Teachers: Recruitment

(asked on 27th May 2015) - View Source

Question to the Department for Education:

To ask the Secretary of State for Education, what steps she is taking to improve the recruitment of qualified (a) science, (b) mathematics and (c) English teachers.


Answered by
Nick Gibb Portrait
Nick Gibb
This question was answered on 3rd June 2015

We want to attract the top graduates into teaching. For 2015/16, we are continuing to fund the prestigious scholarship schemes worth £25,000 in mathematics, physics and chemistry; and have announced increases in bursaries worth up to £25,000 in each of these subjects and up to £9,000 for biology. We are also continuing to provide bursaries of up to £9,000 for those training in English.

An additional £6,000 grant uplift is available to schools that want to increase their salary offer for School Direct (salaried) trainees in maths, physics and computing. Funding for subject knowledge enhancement (SKE) courses remains available for trainees in a number of subjects including maths, physics and chemistry. SKE helps trainees to start initial teacher training (ITT) with refreshed, curriculum-specific subject knowledge.

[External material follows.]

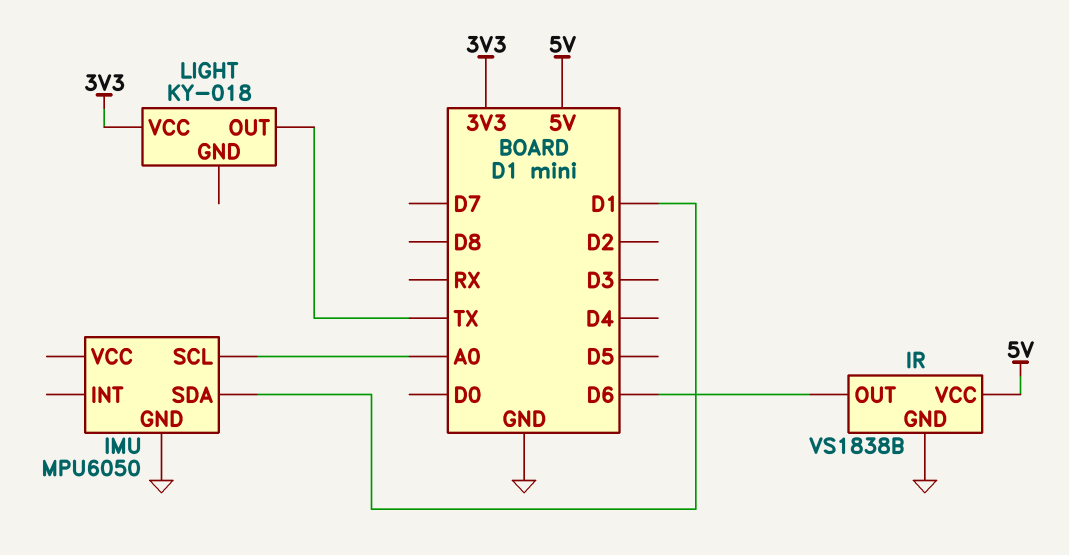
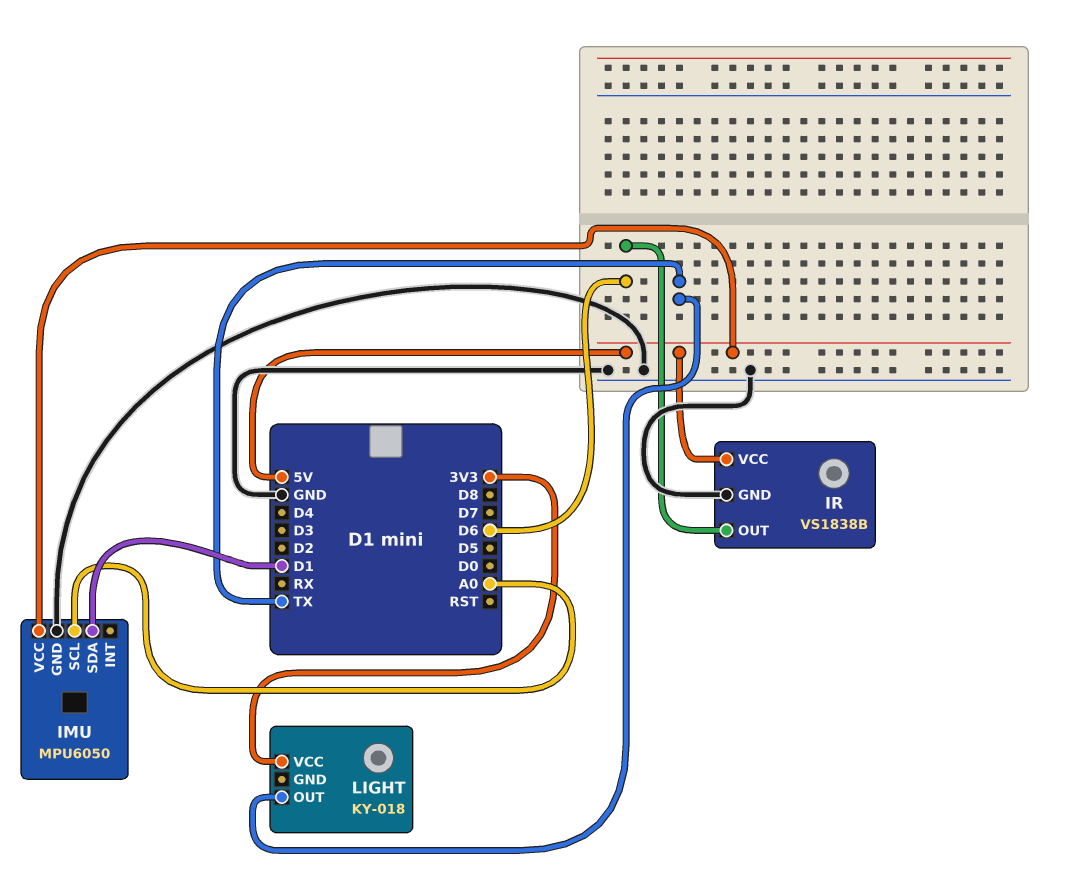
IMU pin VCC: none -> 5V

The Prime Minister announced on 11 March 2015 a further allocation of £67 million for the next five years to train an extra 2,500 mathematics and physics teachers and upskilling 15,000 existing teachers. Measures include new schemes to attract more A Level students, undergraduates, postgraduates, researchers, career-changers and overseas STEM teachers into teaching; and classes to upskill 3,000 non-specialist teachers each year.

We have also given greater freedom to schools to pay extra for the recruitment of qualified teachers which can be used for shortage subject teachers.